| Instruction |
Collect every line in the data below that contains the string "Hablax".

| Source records |
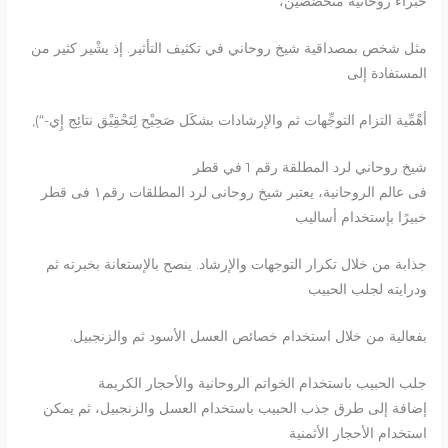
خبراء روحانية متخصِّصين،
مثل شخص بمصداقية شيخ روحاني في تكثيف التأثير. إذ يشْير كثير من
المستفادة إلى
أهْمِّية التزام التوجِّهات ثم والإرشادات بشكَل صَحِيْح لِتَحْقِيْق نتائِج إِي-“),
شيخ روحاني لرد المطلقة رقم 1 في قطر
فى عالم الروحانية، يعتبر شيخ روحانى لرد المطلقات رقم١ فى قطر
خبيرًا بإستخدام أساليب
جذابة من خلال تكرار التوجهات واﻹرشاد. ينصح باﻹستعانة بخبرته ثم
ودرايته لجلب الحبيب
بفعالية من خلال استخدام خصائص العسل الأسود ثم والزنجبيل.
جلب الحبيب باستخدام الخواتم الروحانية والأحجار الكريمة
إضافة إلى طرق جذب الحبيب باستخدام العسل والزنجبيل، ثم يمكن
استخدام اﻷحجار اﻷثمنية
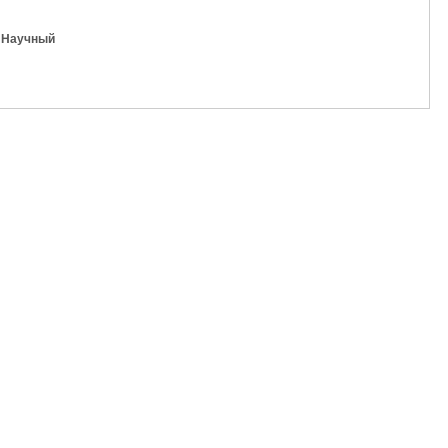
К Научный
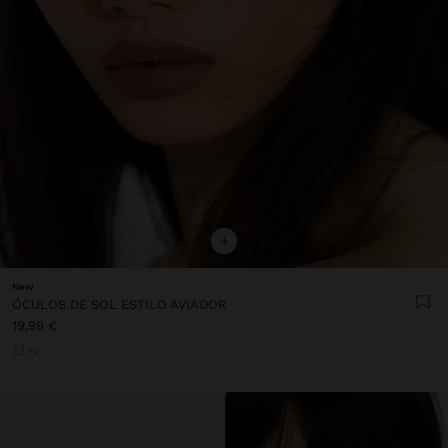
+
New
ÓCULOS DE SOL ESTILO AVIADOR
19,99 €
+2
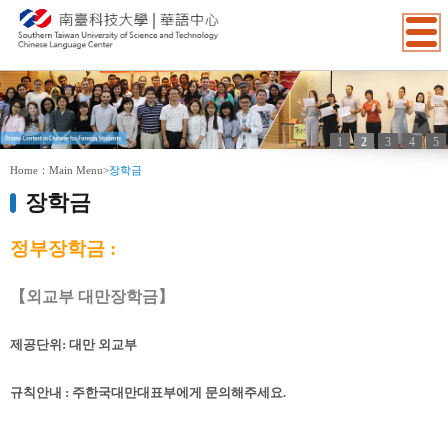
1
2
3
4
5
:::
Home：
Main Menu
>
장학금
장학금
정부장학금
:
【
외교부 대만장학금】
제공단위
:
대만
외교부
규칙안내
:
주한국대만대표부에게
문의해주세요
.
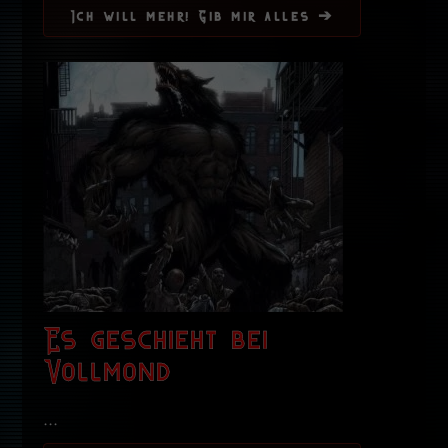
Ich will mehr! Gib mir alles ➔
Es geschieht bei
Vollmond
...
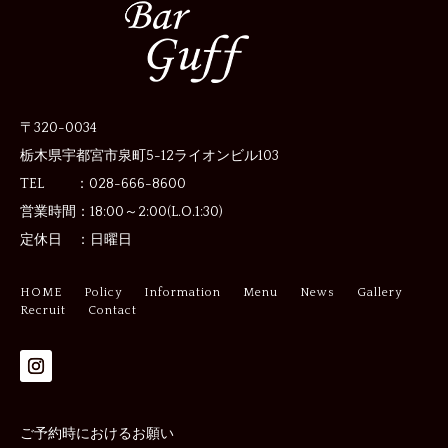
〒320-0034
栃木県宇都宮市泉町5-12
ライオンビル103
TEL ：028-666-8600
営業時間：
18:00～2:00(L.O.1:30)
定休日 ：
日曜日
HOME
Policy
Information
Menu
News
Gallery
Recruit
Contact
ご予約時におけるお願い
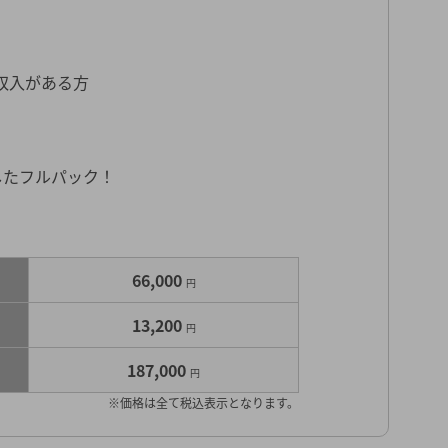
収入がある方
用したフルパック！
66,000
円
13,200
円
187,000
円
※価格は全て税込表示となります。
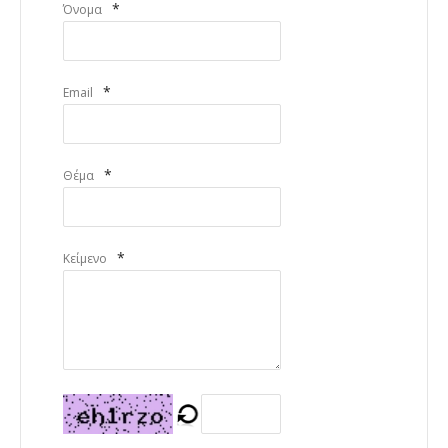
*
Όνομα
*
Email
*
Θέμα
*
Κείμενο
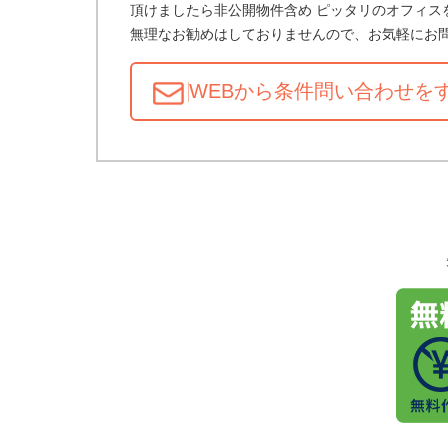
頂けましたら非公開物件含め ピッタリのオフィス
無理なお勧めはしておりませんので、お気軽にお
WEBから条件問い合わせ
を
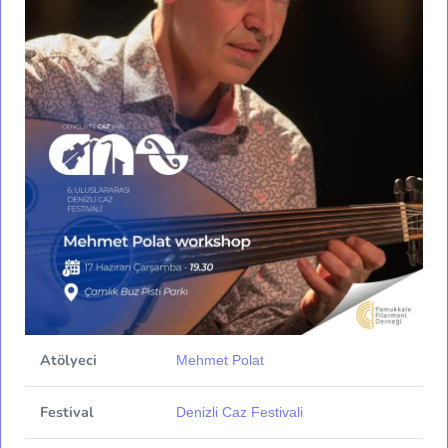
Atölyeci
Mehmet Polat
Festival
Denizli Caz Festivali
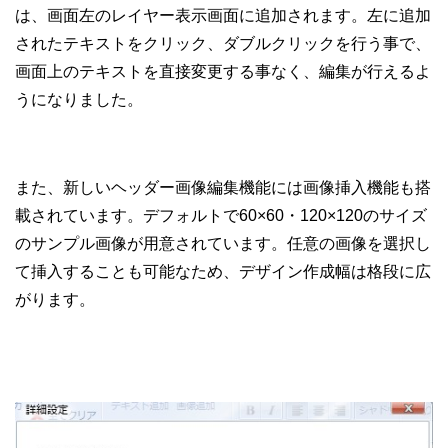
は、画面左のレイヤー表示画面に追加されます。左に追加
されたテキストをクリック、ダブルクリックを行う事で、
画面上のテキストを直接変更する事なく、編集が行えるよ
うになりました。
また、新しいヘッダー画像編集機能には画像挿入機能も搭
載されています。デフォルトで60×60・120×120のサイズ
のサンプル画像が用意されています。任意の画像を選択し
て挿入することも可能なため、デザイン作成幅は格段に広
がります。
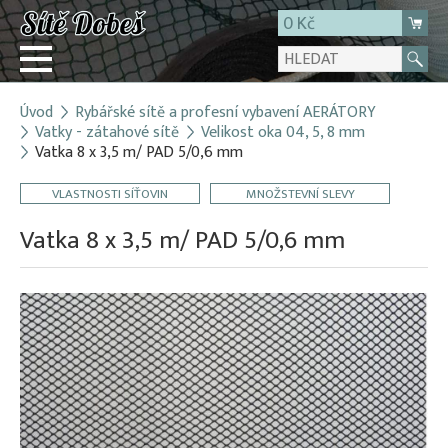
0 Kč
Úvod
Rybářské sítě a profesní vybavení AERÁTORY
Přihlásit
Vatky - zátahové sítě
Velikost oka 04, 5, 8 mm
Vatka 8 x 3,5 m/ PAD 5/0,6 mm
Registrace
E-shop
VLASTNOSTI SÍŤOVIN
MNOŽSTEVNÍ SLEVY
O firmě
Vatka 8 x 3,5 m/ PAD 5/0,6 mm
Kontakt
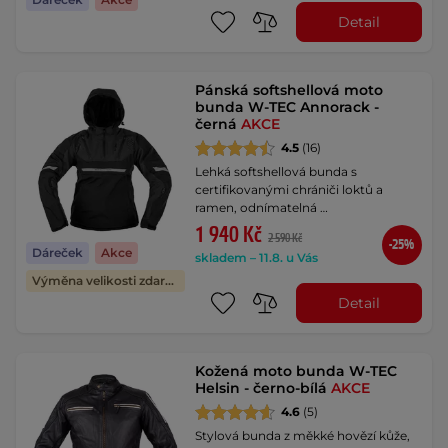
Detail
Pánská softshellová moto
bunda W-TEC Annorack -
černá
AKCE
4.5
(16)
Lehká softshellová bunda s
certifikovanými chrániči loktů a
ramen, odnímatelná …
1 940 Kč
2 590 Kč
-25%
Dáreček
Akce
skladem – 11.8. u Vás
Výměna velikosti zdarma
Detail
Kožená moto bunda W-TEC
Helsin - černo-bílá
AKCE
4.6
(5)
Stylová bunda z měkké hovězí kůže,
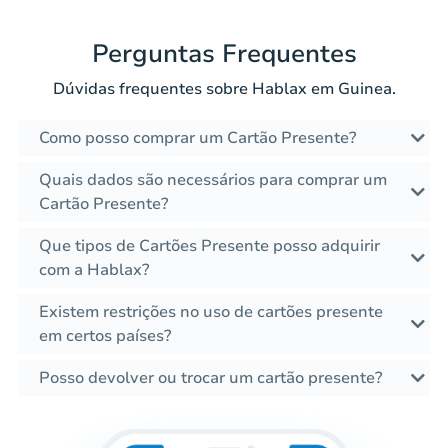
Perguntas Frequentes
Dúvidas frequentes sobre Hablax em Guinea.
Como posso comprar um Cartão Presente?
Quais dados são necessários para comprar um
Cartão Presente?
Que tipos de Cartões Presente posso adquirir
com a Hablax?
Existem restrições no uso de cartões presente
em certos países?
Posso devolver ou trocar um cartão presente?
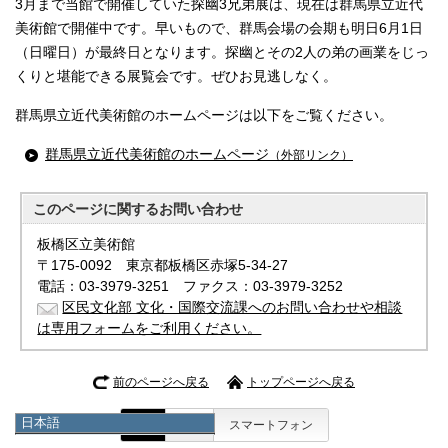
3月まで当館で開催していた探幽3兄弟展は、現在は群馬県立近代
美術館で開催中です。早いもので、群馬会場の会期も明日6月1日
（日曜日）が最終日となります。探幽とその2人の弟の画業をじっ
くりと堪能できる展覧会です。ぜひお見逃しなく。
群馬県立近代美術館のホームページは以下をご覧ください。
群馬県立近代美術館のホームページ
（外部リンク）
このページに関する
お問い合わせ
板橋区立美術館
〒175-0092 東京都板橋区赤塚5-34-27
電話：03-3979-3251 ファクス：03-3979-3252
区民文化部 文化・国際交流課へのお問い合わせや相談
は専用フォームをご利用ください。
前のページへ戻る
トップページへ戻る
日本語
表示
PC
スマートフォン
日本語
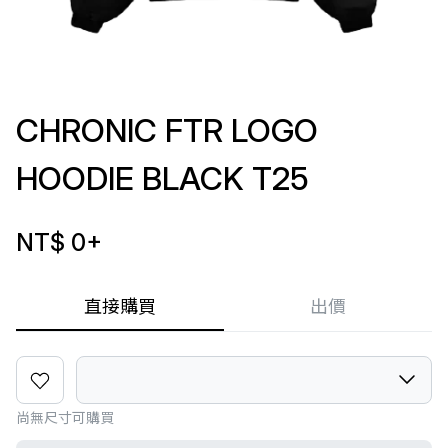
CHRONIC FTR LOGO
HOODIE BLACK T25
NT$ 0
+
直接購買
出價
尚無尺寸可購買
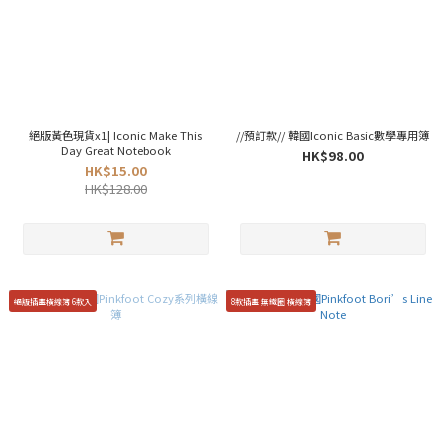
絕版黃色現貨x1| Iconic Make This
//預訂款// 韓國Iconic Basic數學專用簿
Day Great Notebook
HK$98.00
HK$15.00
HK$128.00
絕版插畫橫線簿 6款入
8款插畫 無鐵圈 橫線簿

| Written answer |
Dúvidas frequentes sobre Hablax em Guinea.
com a Hablax?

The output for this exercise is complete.